IBS sees opportunities in other markets as well. Specifically, for the next generation of jet engines, IBS has been asked to develop a measurement technique for integration into an additive manufacturing process that is used to produce complex composite parts for aviation.
SmartLine is an ambitious H2020 FOF project that will create intelligent and zerodefect manufacturing processes by developing robust and non-destructive in-line metrology tools (optical, electrical, structural) and process control platform to achieve the reliable and closed-loop manufacturing of Organic Electronic devices (OPVs and OLEDs for lighting) by unique R2R printing and OVPD pilot lines.
Within SmartLine, IBS is developing inline optical interferometry to enable real time process control for OPV manufacturing.
NANOMEND developed pioneering technologies for in-line detection, cleaning and repair of micro and nano scale defects for thin films coated on large area substrates. Examples include films used in the production of packaging materials, flexible solar panels, lighting, digital signage and displays.
In collaboration with the University of Huddersfield UK, IBS developed an optical interferometry system which delivers fast and high precision areal surface measurements suitable for particle measurement on foils as well as stepped and freeform micro-nanoscale structures.
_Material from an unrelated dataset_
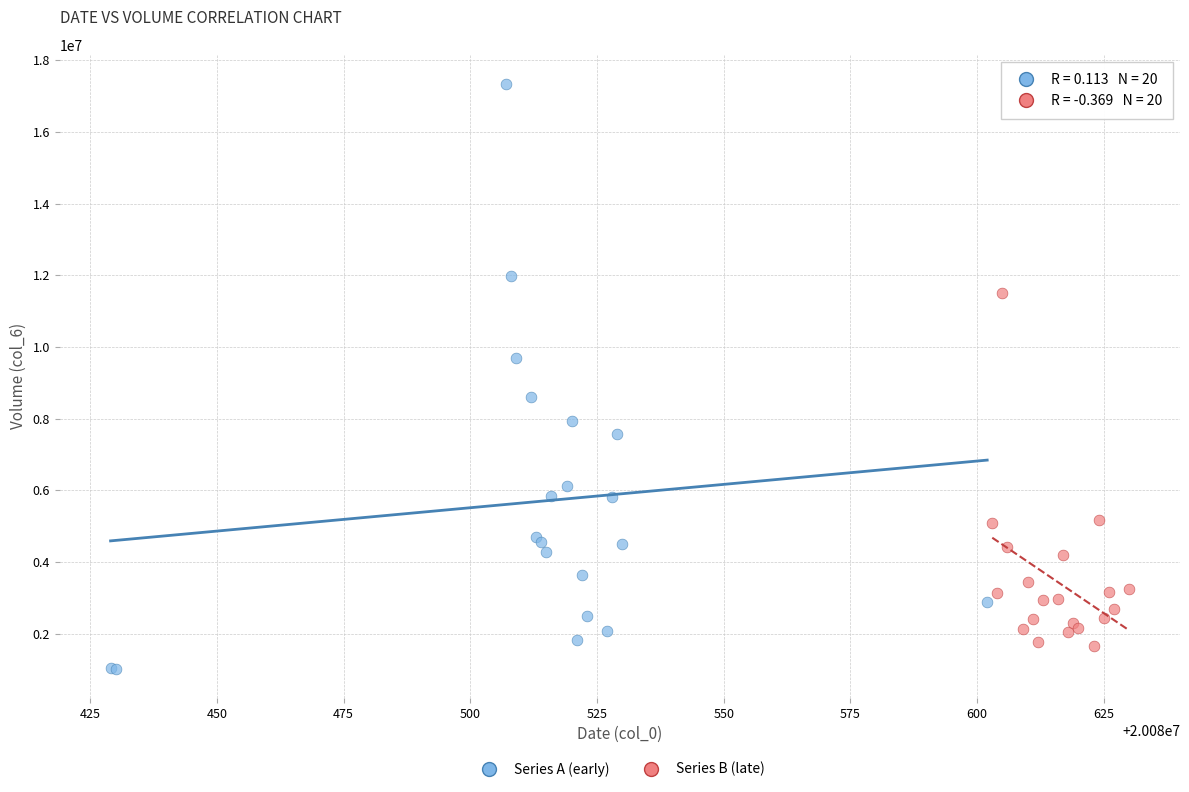

What are all the series names shown in the legend?

Series A (early), Series B (late)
MIDEMMA addressed the minimisation of defects in micro-manufacturing. Implementing a full process monitoring, 'zero defect' approach, it set out to improve micro-manufacturing by:
IBS developed a nanometer resolution 3D probe which may be integrated onto ultra precision machine tools. This new probe enables measurement of ultra precision freeform structures, of growing importance to industry.
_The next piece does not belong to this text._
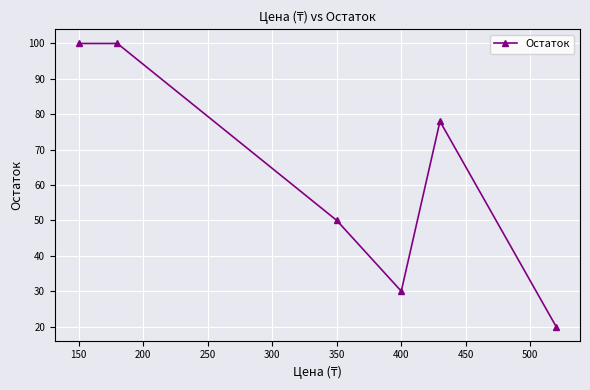

What is the greatest value displayed?

100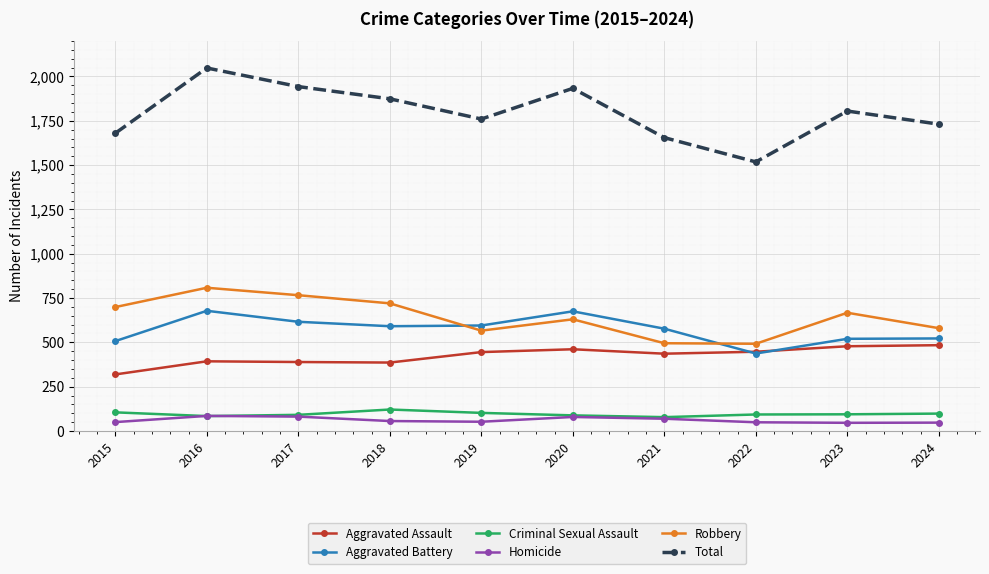

True or false: Total and Robbery intersect in this chart.

False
This EU-funded project targeted contamination and defect control in roll-to-roll organic electronics production – ensuring high yields for cost-effective manufacturing. To this end, the partners developed new technologies for inspecting, cleaning and repairing moving foils, for large-scale roll-to-roll production of OLEDs and OPVs.
IBS Precision Engineering developed technologies for contactless roll-to-roll transport with ultra precision positioning control. IBS also developed a contactless cleaning system for particle removal from foils for next generation printed electronics.
ProDuZo (Production of Thin Film Solar Cells) is a project which has addressed new production processes for Thin Film Solar Cells. Its focus has been the achievement of high precision back end interconnection on thin film photovoltaics.
IBS has developed a module for real-time monitoring and measurement of thin film solar cell production at micron overlay accuracy. Combining the measurement data with visual information, a complete overview of the system accuracy and process parameters is given.